Nearly all professional practitioners experience a version of the dilemma of rigor or relevance, and they respond to it in one of several ways. Some of them choose the swampy lowland, deliberately immersing themselves in confusing but critically important situations. When they are asked to describe their methods of inquiry, they speak of experience, trial and error, intuition, or muddling through. When teachers, social workers, or planners operate in this vein, they tend to be afflicted with a nagging sense of inferiority in relation to those who present themselves as models of technical rigor.  When physicists or engineers do so, they tend to be troubled by the discrepancy between the technical rigor of the “hard” zones of their practice and the apparent sloppiness of the “soft” ones.

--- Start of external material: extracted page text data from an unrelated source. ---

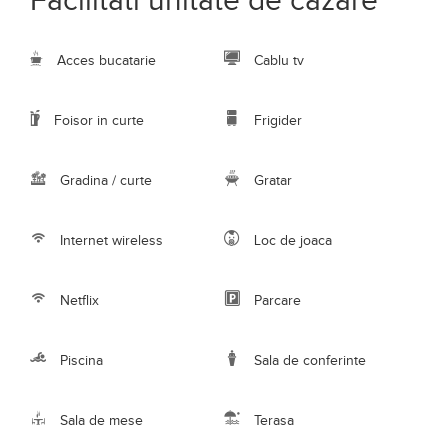
Facilitati unitate de cazare
Acces bucatarie
Cablu tv
Foisor in curte
Frigider
Gradina / curte
Gratar
Internet wireless
Loc de joaca
Netflix
Parcare
Piscina
Sala de conferinte
Sala de mese
Terasa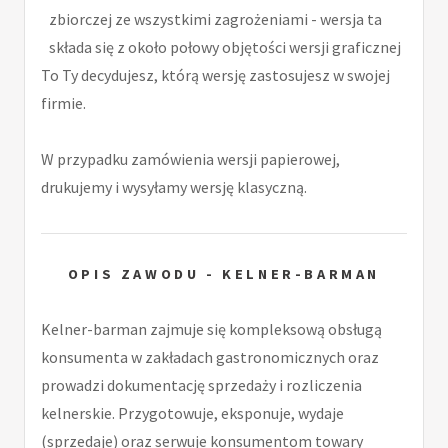
zbiorczej ze wszystkimi zagrożeniami - wersja ta
składa się z około połowy objętości wersji graficznej
To Ty decydujesz, którą wersję zastosujesz w swojej
firmie.
W przypadku zamówienia wersji papierowej,
drukujemy i wysyłamy wersję klasyczną.
OPIS ZAWODU - KELNER-BARMAN
Kelner-barman zajmuje się kompleksową obsługą
konsumenta w zakładach gastronomicznych oraz
prowadzi dokumentację sprzedaży i rozliczenia
kelnerskie. Przygotowuje, eksponuje, wydaje
(sprzedaje) oraz serwuje konsumentom towary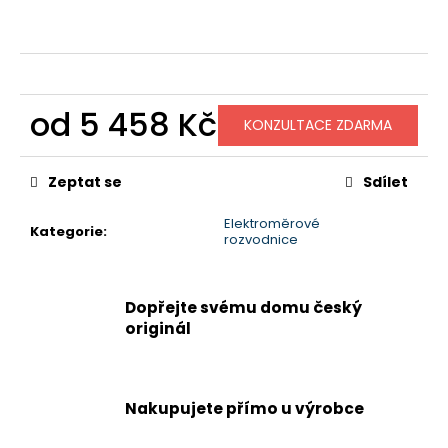
č
u
j
e
m
e
od
5 458 Kč
KONZULTACE ZDARMA
Měrná
cena:
Zeptat se
Sdílet
Elektroměrové
Kategorie
:
rozvodnice
Dopřejte svému domu český
originál
Nakupujete přímo u výrobce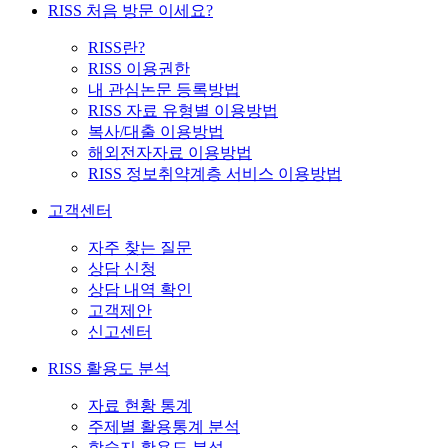
RISS 처음 방문 이세요?
RISS란?
RISS 이용권한
내 관심논문 등록방법
RISS 자료 유형별 이용방법
복사/대출 이용방법
해외전자자료 이용방법
RISS 정보취약계층 서비스 이용방법
고객센터
자주 찾는 질문
상담 신청
상담 내역 확인
고객제안
신고센터
RISS 활용도 분석
자료 현황 통계
주제별 활용통계 분석
학술지 활용도 분석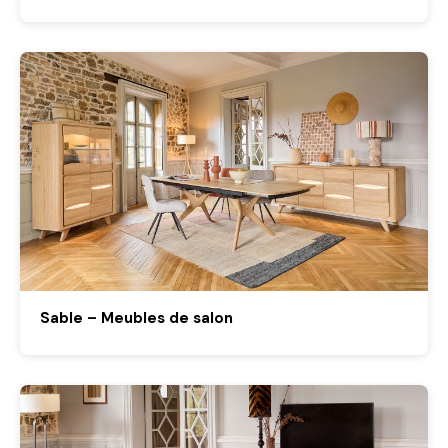
Sable – Meubles de salon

People tend to feel the dilemma  of rigor or relevance with particular intensity when they reach the age of about 45. At this point, they ask themselves, “Am I going to continue to do the thing I was trained for, on which I base my claims to technical rigor and academic respectability? Or am I going to work on the problems — ill formed, vague, and messy — that I have discovered to be real around here?”  And depending on how people make this choice, their lives unfold differently. (Donald Schon, “Knowing-in-action: The new scholarship requires a new epistemology,” 1995, Change, November/December, 27-34.)